【完】白い花束~あなたに魅せられて〜


どれくらい拘束されてたのかはわからないけど、自分の足で久しぶりに歩いた気になる。
カツカツと靴音が響き、杏里ちゃんの元まで歩いていく。



『…杏里ちゃん』


「…仁菜さん、翔君…」



康弘さんから私達に向き直った杏里ちゃんの瞳はゆらゆらと揺れ、困惑と後悔の色が滲む。



パシンッ



乾いた音が響く。
隣にいる翔が息を呑んだのがわかった。
ジンジンとするのは、私の手のひら。
それ以上に痛いのはきっと杏里ちゃんの心。



『…杏里ちゃんは1人じゃないから』



わかるでしょう。
1人だと悲観するのは簡単だけど、そうじゃない。
康弘さんは杏里ちゃんの間違いを正そうとしてる。
それに翔も、私も…



真っ直ぐ瞳を見据えれば、ゆっくりと震える声が聞こえた。



「…ごめん…なさい…叩いた事も髪も」


「俺も!杏里がこうなったのは…俺が杏里の言いなりだったから…」


「アタシ…仁菜さんが妬ましかった。
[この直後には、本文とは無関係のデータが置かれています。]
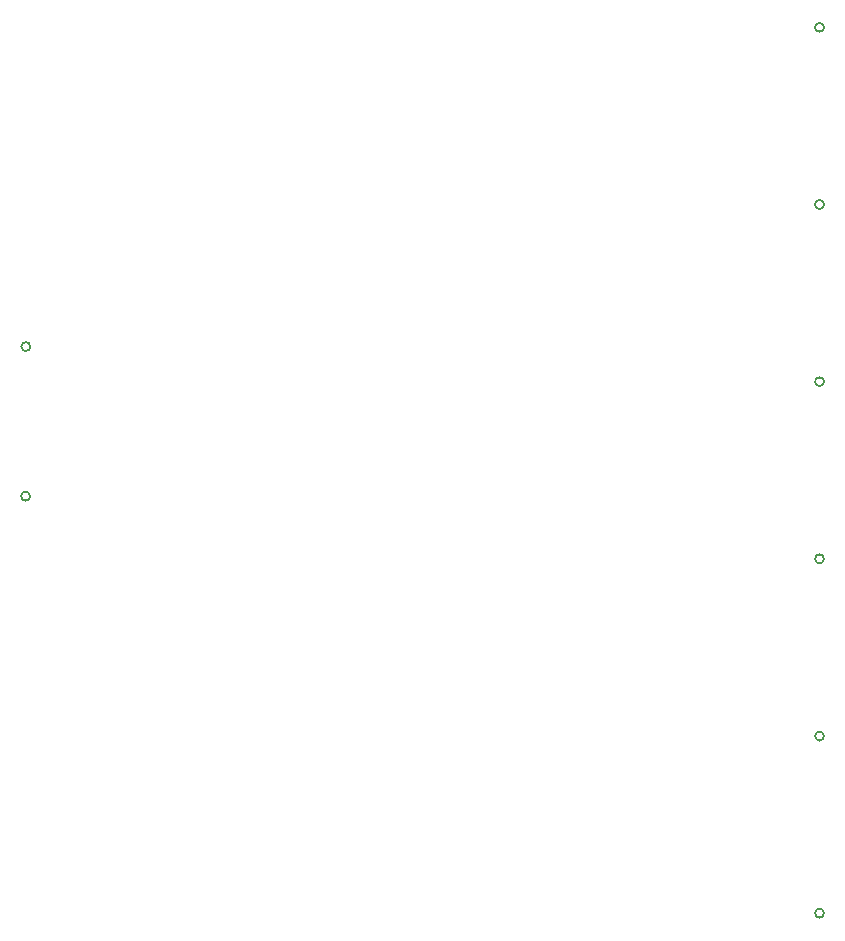
<source format=gbr>
G04 #@! TF.GenerationSoftware,KiCad,Pcbnew,(5.1.5)-3*
G04 #@! TF.CreationDate,2020-02-13T10:26:56+01:00*
G04 #@! TF.ProjectId,Studienarbeit,53747564-6965-46e6-9172-626569742e6b,rev?*
G04 #@! TF.SameCoordinates,Original*
G04 #@! TF.FileFunction,Legend,Bot*
G04 #@! TF.FilePolarity,Positive*
%FSLAX46Y46*%
G04 Gerber Fmt 4.6, Leading zero omitted, Abs format (unit mm)*
G04 Created by KiCad (PCBNEW (5.1.5)-3) date 2020-02-13 10:26:56*
%MOMM*%
%LPD*%
G04 APERTURE LIST*
%ADD10C,0.152400*%
G04 APERTURE END LIST*
D10*
X156156000Y-78894700D02*
G75*
G03X156156000Y-78894700I-381000J0D01*
G01*
X156181000Y-66219700D02*
G75*
G03X156181000Y-66219700I-381000J0D01*
G01*
X223381000Y-39194700D02*
G75*
G03X223381000Y-39194700I-381000J0D01*
G01*
X223381000Y-69194700D02*
G75*
G03X223381000Y-69194700I-381000J0D01*
G01*
X223381000Y-54194700D02*
G75*
G03X223381000Y-54194700I-381000J0D01*
G01*
X223381000Y-84194700D02*
G75*
G03X223381000Y-84194700I-381000J0D01*
G01*
X223381000Y-99194700D02*
G75*
G03X223381000Y-99194700I-381000J0D01*
G01*
X223381000Y-114194700D02*
G75*
G03X223381000Y-114194700I-381000J0D01*
G01*
M02*

</source>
何でも持っているのに…翔君までって…なんで全て持ってる仁菜さんなのって…」



私は全てなんて持ってなんかいない。
人は無い物ねだりだから…
杏里ちゃんには私がそう見えたのかも知れない…



杏里ちゃんの言葉に首を左右に振る。
もういいから、と。



「翔君も…杏里が執着してたのは、唯一自分を叱って、心配してくれた存在になの。翔君じゃなくてもきっと良かった…ごめんなさい」


「いや…俺もいろいろ悪かった」



ポンポン、杏里ちゃんの頭を撫でた翔に言葉を落とす。
それを見て、多分杏里ちゃんはもう大丈夫なんだと思いたい。



『…翔、行こう』


「は…?でも…」


『いいから。私、疲れたの。もぅ今日は寝たい』



そう言えば私の肩に手を回し歩き出した翔は、最後に杏里ちゃんに振り返り



「泉の演技は嫌いじゃねーから」



ポツリ言葉を落とした。



それに言葉が返ってくる事はなかったけれど、杏里ちゃんは康弘さんに肩を抱かれ静かに涙を流していた。